▶ [YOUR GOAL] Beginning with the line containing "Superintendencia de industria y" and ending with the line containing "அப்படி விட்டுவிட மாட்டேன்?'", write out each line of the records below exactly; pictures and lines outside that range are left out.

----- RECORD EXCERPTS

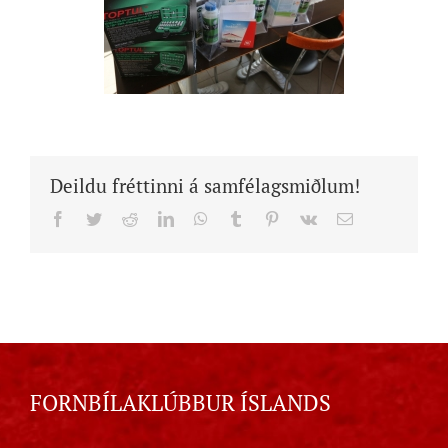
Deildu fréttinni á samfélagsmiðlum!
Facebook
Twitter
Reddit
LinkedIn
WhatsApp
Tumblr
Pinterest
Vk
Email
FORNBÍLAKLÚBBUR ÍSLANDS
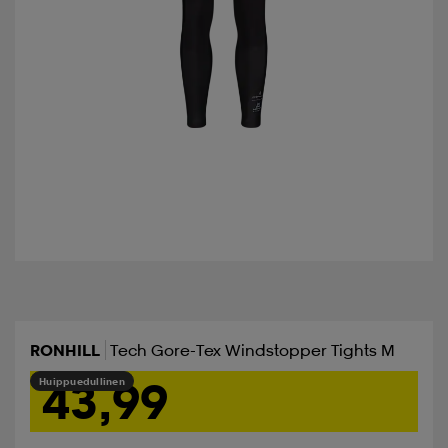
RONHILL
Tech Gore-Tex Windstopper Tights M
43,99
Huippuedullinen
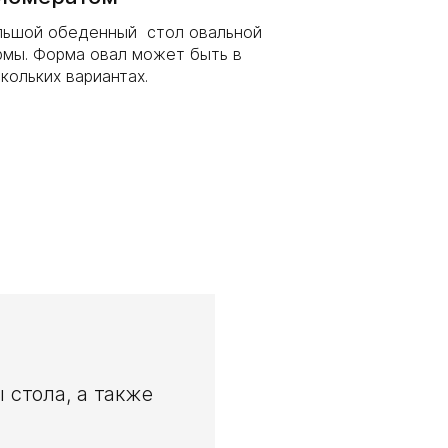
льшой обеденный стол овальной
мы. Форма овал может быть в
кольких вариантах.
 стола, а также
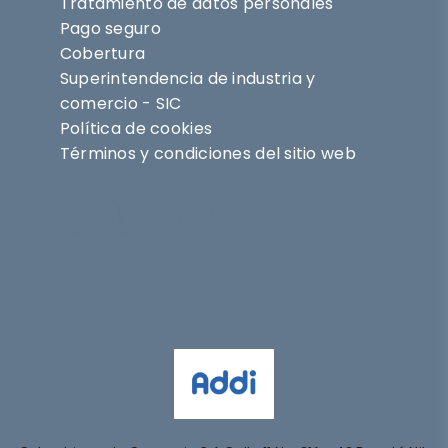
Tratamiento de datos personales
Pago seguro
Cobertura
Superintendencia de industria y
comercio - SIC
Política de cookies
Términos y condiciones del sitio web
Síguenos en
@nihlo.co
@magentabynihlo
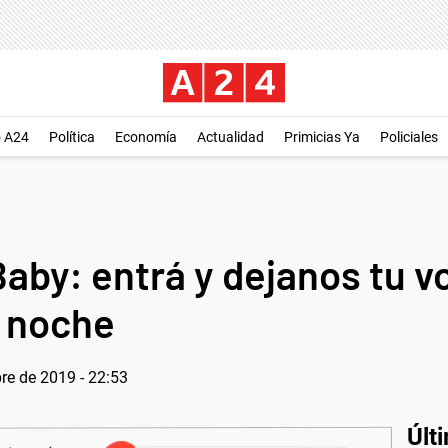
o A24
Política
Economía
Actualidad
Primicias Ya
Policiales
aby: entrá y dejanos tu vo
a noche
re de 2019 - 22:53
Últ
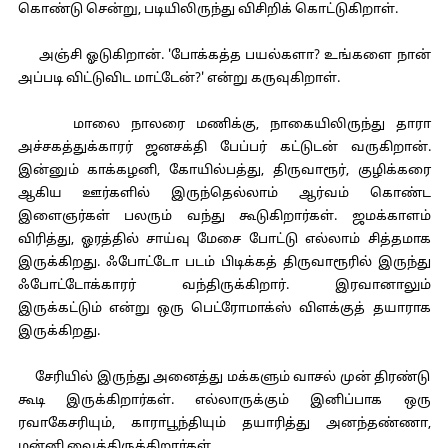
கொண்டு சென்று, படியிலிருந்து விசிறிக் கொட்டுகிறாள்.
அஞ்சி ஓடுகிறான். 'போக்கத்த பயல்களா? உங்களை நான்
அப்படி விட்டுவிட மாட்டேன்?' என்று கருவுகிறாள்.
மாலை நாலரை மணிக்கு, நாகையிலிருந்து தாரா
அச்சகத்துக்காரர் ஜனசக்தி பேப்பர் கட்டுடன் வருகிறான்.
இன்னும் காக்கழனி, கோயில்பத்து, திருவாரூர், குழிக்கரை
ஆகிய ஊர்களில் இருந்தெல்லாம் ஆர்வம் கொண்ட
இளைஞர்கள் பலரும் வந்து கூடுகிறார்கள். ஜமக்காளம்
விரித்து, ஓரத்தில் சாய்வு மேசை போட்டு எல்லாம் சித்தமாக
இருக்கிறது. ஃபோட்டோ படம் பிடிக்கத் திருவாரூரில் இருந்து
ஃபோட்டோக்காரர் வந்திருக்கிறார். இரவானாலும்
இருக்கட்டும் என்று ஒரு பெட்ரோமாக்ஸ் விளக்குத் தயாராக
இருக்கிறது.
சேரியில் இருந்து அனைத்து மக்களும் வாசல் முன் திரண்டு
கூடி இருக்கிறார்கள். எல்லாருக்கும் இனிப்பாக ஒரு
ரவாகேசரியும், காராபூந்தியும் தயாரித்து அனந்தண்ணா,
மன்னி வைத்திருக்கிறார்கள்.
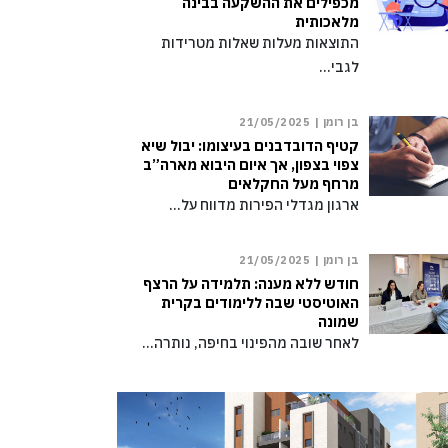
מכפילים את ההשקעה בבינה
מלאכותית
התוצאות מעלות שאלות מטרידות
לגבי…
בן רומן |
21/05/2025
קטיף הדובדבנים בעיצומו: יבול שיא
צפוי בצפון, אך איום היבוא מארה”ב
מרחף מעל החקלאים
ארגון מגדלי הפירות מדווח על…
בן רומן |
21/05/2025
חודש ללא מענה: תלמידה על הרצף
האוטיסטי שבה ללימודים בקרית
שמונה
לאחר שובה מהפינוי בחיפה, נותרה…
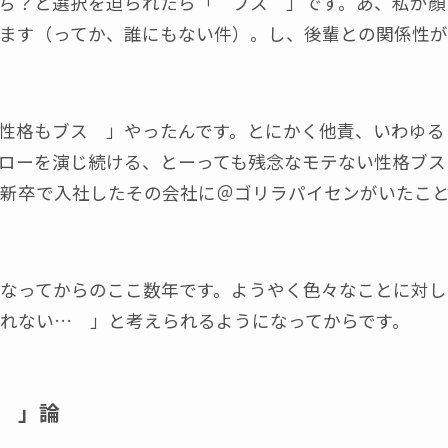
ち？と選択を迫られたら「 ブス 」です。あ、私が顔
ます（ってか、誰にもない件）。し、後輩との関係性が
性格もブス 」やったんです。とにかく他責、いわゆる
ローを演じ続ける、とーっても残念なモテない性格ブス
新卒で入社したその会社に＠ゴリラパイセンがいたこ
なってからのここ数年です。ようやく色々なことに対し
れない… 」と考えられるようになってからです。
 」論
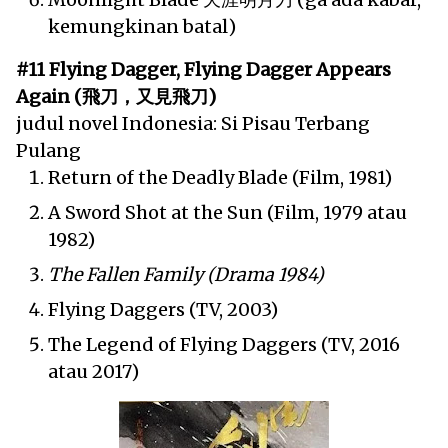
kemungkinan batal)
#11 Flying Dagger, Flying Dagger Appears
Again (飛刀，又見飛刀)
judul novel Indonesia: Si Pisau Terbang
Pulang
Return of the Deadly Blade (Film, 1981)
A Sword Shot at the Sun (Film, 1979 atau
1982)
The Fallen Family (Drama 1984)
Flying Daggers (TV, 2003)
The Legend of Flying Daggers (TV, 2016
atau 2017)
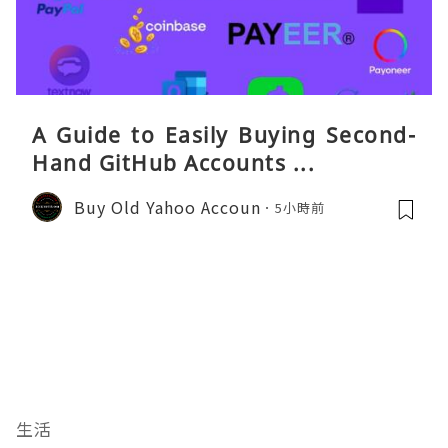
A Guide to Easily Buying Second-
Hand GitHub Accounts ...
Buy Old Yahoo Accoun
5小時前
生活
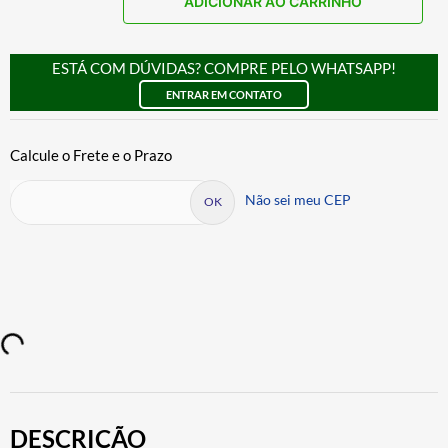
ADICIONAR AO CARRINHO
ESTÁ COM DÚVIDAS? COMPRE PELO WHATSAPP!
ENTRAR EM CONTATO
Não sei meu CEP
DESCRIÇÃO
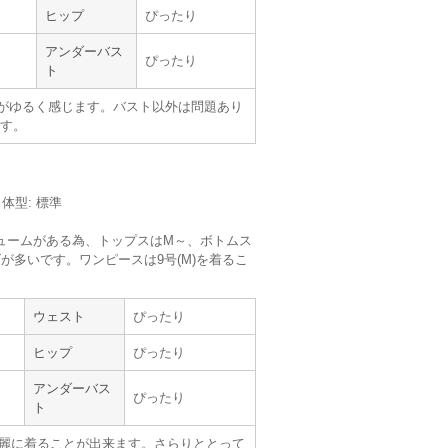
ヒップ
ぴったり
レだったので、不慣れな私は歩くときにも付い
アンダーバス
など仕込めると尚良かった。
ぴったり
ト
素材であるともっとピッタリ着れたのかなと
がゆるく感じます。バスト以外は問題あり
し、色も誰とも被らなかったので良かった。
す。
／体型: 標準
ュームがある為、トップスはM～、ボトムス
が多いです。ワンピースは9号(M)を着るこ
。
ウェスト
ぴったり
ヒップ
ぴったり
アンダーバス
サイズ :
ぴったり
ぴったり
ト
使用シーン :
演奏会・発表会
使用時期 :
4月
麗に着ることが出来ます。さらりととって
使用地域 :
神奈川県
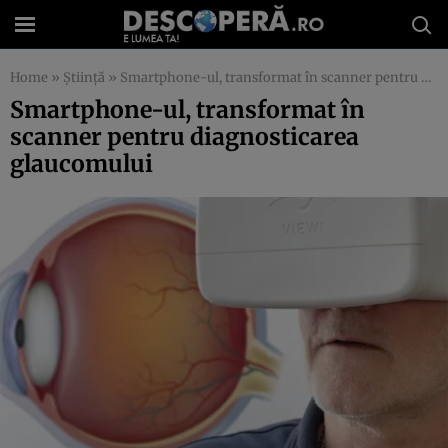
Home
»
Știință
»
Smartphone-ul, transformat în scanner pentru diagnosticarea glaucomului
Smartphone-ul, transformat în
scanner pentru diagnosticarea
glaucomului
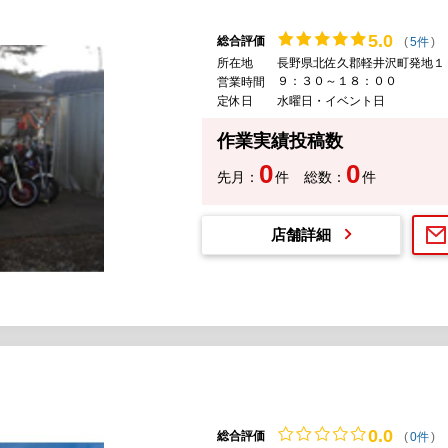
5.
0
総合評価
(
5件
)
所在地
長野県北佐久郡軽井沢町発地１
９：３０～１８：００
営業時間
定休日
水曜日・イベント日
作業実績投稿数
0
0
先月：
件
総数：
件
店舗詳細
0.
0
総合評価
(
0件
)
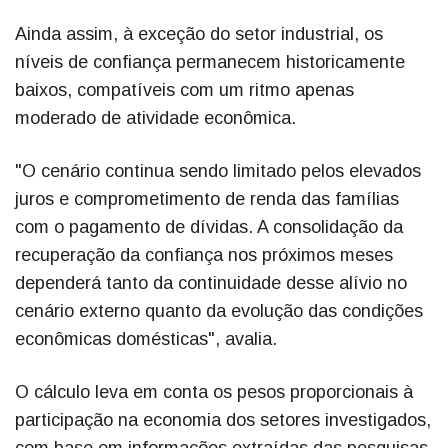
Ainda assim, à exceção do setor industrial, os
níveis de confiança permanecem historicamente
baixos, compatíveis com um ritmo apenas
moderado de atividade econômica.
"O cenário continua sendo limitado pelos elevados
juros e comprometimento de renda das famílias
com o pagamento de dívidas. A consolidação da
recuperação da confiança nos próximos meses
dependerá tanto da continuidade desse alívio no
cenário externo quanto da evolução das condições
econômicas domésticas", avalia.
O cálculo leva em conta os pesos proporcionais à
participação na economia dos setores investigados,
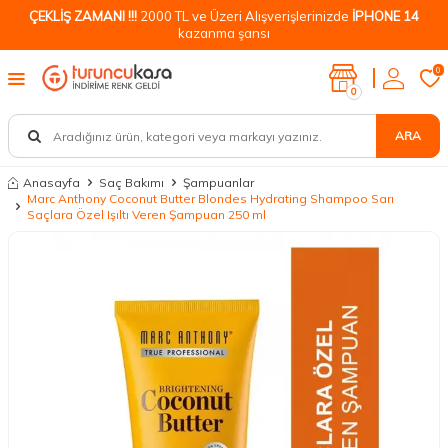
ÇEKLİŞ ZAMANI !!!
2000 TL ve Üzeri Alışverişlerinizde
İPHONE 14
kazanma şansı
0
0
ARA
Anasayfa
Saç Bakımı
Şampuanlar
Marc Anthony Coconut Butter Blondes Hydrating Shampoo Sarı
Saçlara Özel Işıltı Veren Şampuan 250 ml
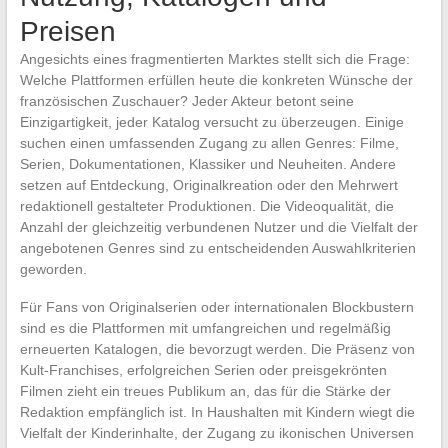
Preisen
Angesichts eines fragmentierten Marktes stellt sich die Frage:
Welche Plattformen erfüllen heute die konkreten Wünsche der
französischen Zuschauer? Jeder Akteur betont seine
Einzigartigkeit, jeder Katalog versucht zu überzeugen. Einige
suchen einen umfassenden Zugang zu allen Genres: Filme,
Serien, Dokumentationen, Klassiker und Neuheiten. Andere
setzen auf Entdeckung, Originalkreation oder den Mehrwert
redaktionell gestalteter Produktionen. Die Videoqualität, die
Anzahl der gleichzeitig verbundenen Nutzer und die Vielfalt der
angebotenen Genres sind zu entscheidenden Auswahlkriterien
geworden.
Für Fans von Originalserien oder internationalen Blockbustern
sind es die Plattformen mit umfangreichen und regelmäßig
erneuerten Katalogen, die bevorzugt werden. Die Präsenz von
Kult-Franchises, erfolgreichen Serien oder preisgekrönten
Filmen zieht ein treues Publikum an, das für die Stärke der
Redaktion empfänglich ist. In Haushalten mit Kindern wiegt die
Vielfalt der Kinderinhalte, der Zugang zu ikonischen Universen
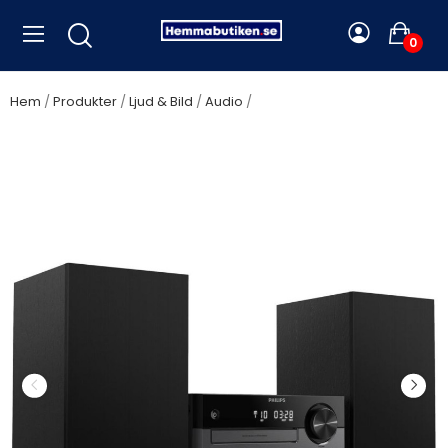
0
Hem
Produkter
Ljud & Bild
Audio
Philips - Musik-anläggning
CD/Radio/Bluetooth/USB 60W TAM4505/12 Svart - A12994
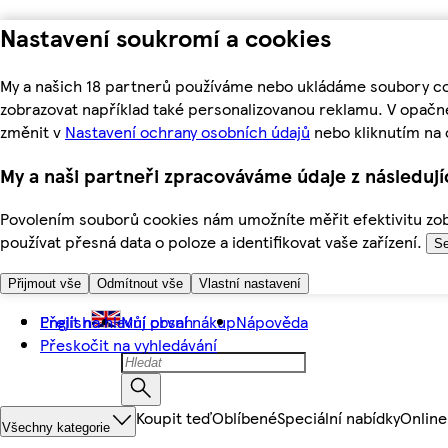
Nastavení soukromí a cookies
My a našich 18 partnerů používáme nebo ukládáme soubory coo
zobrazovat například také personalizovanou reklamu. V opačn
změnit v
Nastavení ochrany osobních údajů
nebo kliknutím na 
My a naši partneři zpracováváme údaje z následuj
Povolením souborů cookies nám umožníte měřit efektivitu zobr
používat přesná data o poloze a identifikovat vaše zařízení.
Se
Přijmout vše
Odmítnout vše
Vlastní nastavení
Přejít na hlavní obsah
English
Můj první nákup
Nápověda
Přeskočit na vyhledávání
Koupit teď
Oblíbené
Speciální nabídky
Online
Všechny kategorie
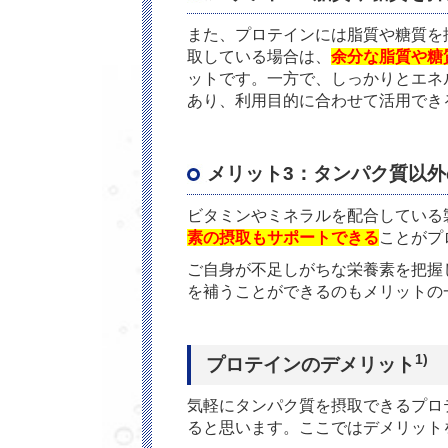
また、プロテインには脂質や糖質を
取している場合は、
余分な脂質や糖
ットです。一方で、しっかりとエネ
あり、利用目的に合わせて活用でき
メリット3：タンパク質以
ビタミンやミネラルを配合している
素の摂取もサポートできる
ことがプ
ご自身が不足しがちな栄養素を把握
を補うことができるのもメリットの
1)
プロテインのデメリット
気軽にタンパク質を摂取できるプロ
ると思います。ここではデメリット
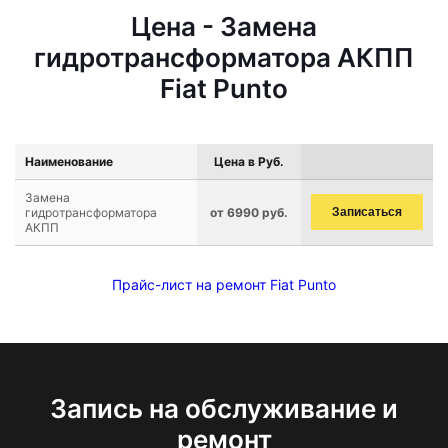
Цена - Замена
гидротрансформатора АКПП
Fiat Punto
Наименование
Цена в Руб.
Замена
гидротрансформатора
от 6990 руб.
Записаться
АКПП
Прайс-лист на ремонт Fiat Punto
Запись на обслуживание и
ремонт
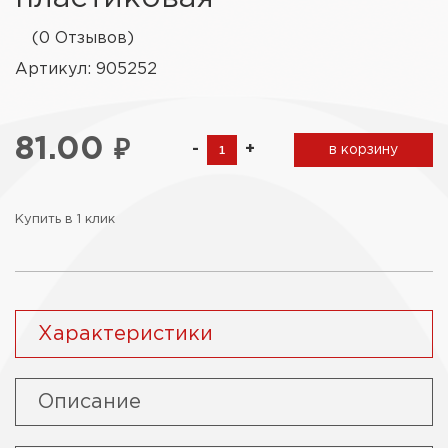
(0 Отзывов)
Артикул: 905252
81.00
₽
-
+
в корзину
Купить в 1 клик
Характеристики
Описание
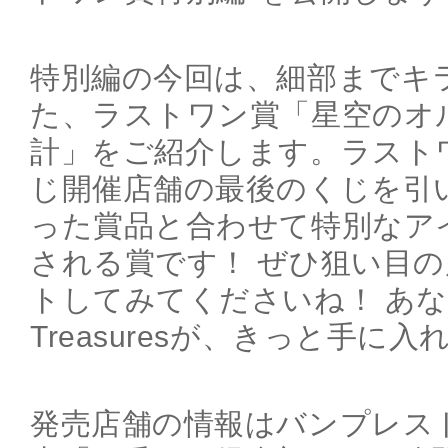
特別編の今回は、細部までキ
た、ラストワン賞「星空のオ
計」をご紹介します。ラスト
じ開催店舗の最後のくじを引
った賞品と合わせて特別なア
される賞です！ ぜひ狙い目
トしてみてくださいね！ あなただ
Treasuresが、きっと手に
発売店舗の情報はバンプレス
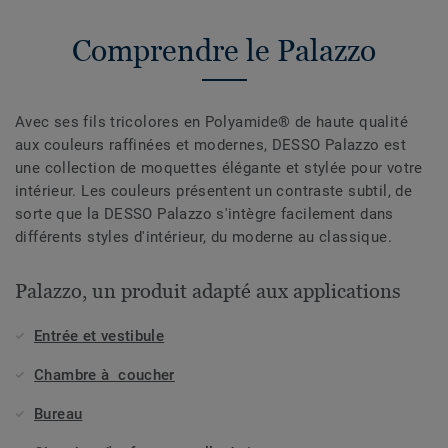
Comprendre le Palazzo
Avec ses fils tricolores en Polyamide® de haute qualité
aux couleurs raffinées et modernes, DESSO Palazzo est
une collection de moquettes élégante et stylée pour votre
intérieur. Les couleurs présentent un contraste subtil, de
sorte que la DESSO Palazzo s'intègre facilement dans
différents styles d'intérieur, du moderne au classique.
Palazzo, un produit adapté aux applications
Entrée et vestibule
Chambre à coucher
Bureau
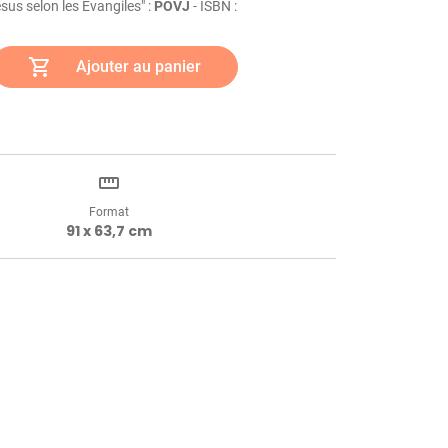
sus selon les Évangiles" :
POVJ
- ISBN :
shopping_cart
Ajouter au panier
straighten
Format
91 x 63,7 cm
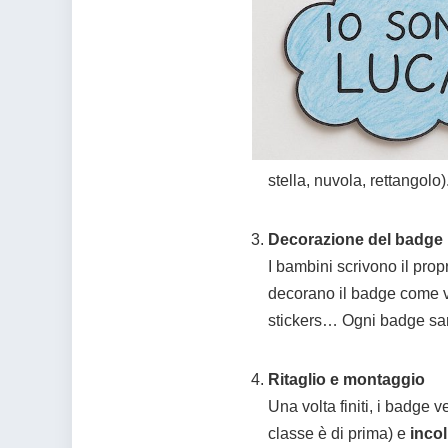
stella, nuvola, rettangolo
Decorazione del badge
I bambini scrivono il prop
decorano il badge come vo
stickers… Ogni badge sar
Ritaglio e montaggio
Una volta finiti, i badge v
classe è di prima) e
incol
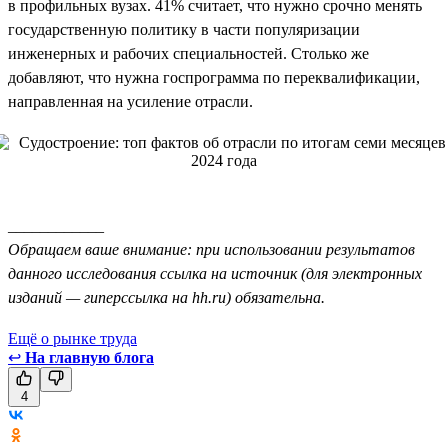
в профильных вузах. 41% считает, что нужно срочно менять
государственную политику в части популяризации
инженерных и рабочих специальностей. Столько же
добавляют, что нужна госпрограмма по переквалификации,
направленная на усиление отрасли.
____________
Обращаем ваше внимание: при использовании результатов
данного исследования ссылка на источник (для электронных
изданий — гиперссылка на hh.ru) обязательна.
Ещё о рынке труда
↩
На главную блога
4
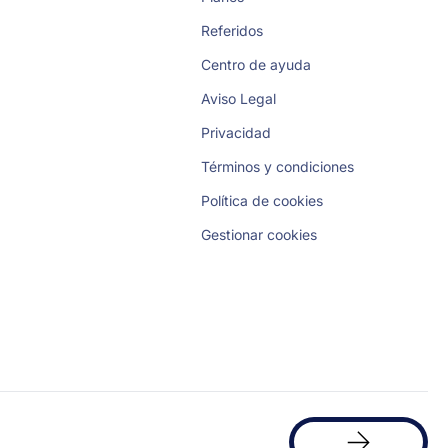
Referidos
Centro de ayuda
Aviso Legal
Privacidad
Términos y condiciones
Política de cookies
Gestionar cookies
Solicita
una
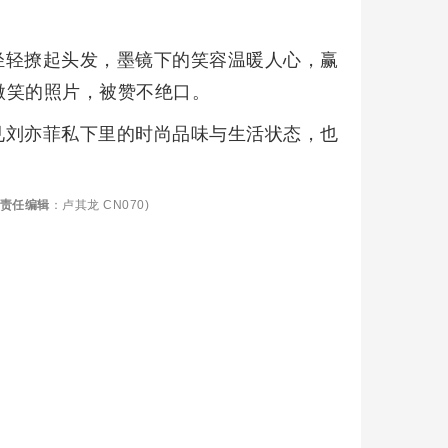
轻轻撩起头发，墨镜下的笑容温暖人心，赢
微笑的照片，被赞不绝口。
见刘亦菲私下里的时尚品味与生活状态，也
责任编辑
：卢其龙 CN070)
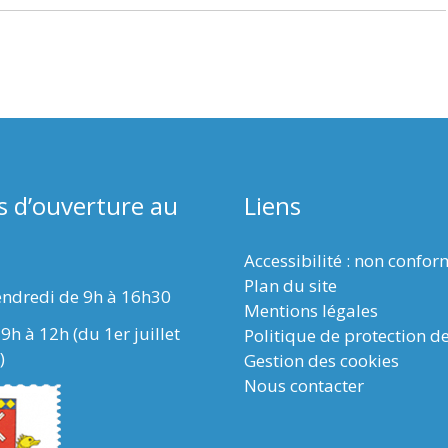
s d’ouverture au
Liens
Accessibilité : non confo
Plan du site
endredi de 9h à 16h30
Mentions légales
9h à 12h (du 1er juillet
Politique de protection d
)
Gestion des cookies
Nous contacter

----------

▶ [TASK SOLUTION]
Superintendencia de industria y
comercio - SIC
Política de cookies
Términos y condiciones del sitio web
Síguenos en
@nihlo.co
@magentabynihlo
o A24
Política
Economía
Actualidad
Primicias Ya
Policiales
aby: entrá y dejanos tu vo
a noche
re de 2019 - 22:53
Últ
கொண்டு சென்று, படியிலிருந்து விசிறிக் கொட்டுகிறாள்.
அஞ்சி ஓடுகிறான். 'போக்கத்த பயல்களா? உங்களை நான்
அப்படி விட்டுவிட மாட்டேன்?' என்று கருவுகிறாள்.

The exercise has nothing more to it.